ROOo + RH → ROOH + Ro, etc
(3) Termination: ROOo + ROOo → ROOR + O2
ROOo + Ro → ROOR
Ro + Ro → RR.
Figure 1.1: Lipid peroxidation of fatty acids (Letters,1992).
Since the molecular precursor for the initiation process is generally the hydroperoxide product ROOH which binds to metal ions releasing free radicals and hydrogen ion. The released free radicals then undergoes chain reaction that produces more of the free radicals. Lipid peroxidation is a chain reaction with potentially devastating effects in the brewing industry. To control and reduce lipid peroxidation, antioxidants such as propyl gallate, butylated hydroryanisole (BHA), and butylated hydroxytoluene (BHT), vitamin C, are used as food additives. Naturally occurring antioxidants used to control lipid peroxidation include vitamin E. (tocopherol), urate and vitamin C. Beta-carotene is also an antioxidant at low pO2 (Devasagayam et al.,2003).
Antioxidant enzymes include peroxidase, catalase and superoxide dismutase which also contribute towards the control of lipid peroxidation. Peroxidase, which has high thermostablity, reduces lipid peroxidation and prolongs the shelf life of beer. Malt contains peroxidase, lipoxygenase, lipase and hydroperoxide isomerase which are synthesized during germination and are involved in the oxidation of linoleic acid during malting and mashing (Baxter, 1982).

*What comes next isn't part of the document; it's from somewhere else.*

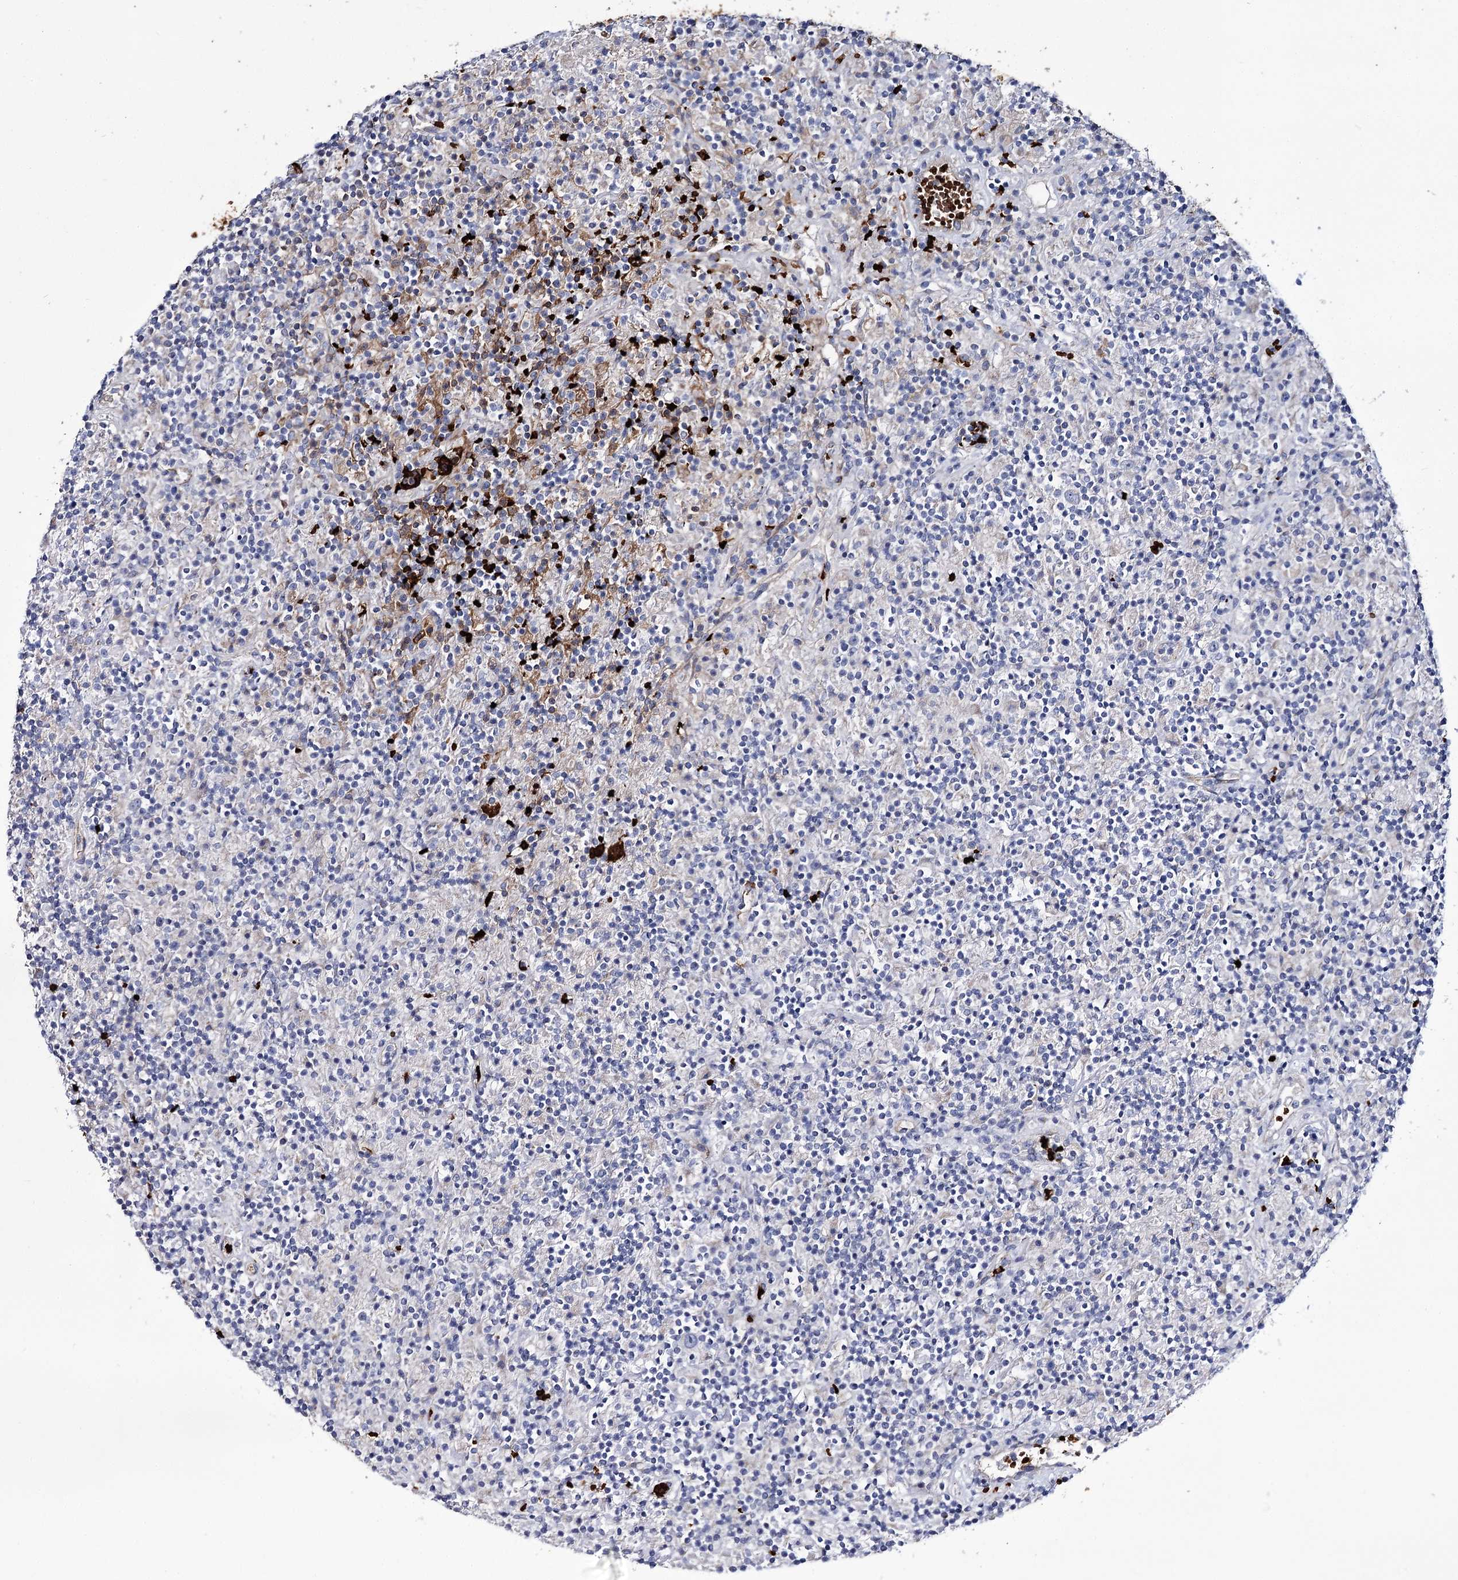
{"staining": {"intensity": "negative", "quantity": "none", "location": "none"}, "tissue": "lymphoma", "cell_type": "Tumor cells", "image_type": "cancer", "snomed": [{"axis": "morphology", "description": "Hodgkin's disease, NOS"}, {"axis": "topography", "description": "Lymph node"}], "caption": "An image of lymphoma stained for a protein exhibits no brown staining in tumor cells.", "gene": "GBF1", "patient": {"sex": "male", "age": 70}}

1.4.4 Enzymatic oxidation of lipids in brewing
The enzymatic oxidation of lipids during brewing is catalyzed sequentially by two malt enzymes, lipoxygenase and hydroperoxide isomerase. Lipoxygenase catalyses the oxidation of unsaturated fatty acids with a diene moiety such as linoleic and linolenic acids, to produce the corresponding hydroperoxides. In the presence of hydroperoxide isomerase, the hydroperoxides are converted to the corresponding ketols. In its absence, however, the hydroperoxides are converted non-enzymatically to trihydroxy acids (Bamforth, 1986). These intermediates of fatty acids oxidation serve as direct precursors of the flavor-active unsaturated aldehydes which are formed by their non-enzymatic decomposition (Croft et al., 1993; Devasagayam et al., 2003) (figure 1.2).

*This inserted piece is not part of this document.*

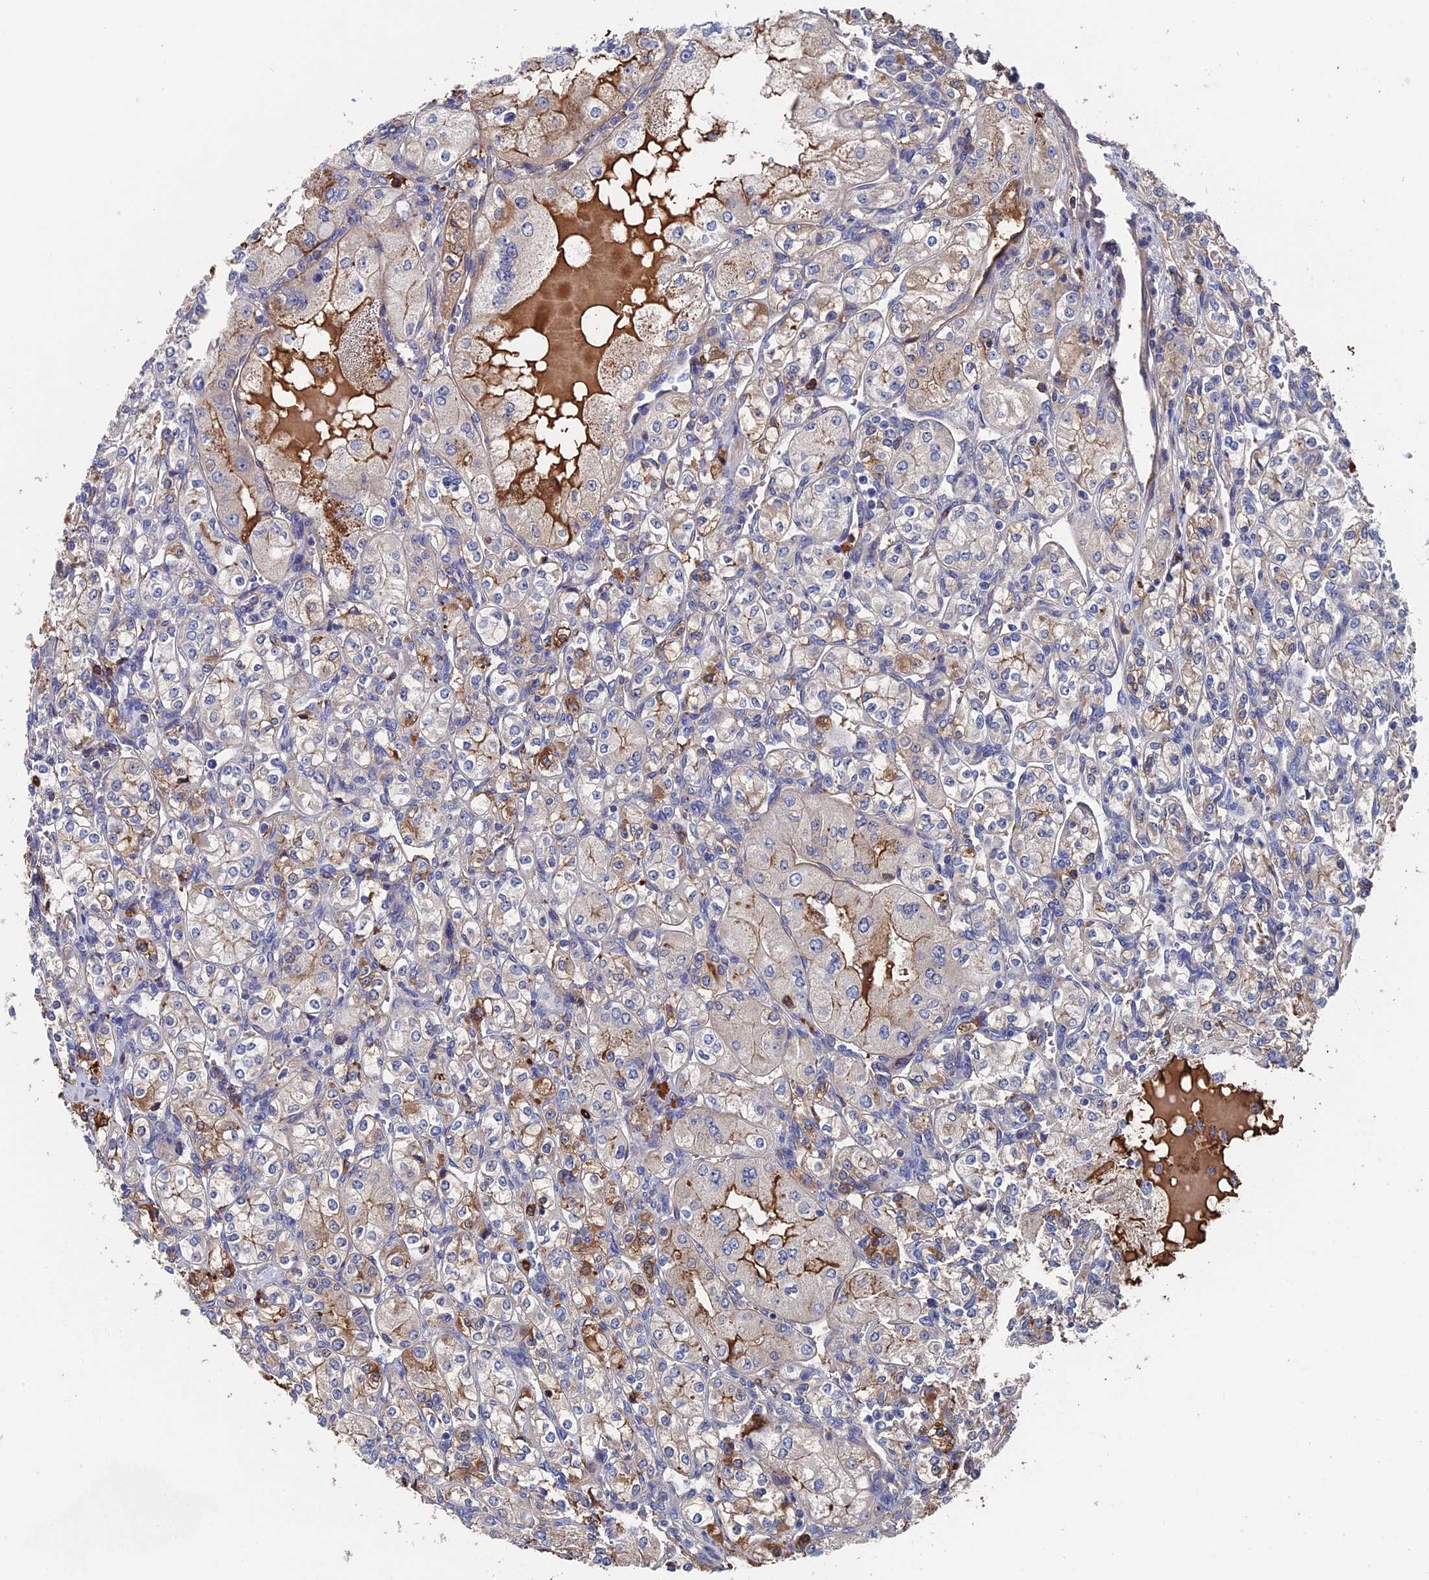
{"staining": {"intensity": "weak", "quantity": "<25%", "location": "cytoplasmic/membranous"}, "tissue": "renal cancer", "cell_type": "Tumor cells", "image_type": "cancer", "snomed": [{"axis": "morphology", "description": "Adenocarcinoma, NOS"}, {"axis": "topography", "description": "Kidney"}], "caption": "Tumor cells are negative for protein expression in human adenocarcinoma (renal).", "gene": "RPUSD1", "patient": {"sex": "male", "age": 77}}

The first step in the enzymatic oxidation involves the insertion of hydroperoxyl group into the unsaturated fatty acid by malt lipoxygenase. Two lipoxygenases have been identified in germinating barley, one which inserts the hydroperoxyl group at C-13 and the other which attacks at C-9 to give C-13 and C-9 hydroperoxides. The lipoxygenases require oxygen for their actions, isomerase in the malt can convert hydroperoxide to ketol, then to dihydroxy acids (Devasagayam et al., 2003).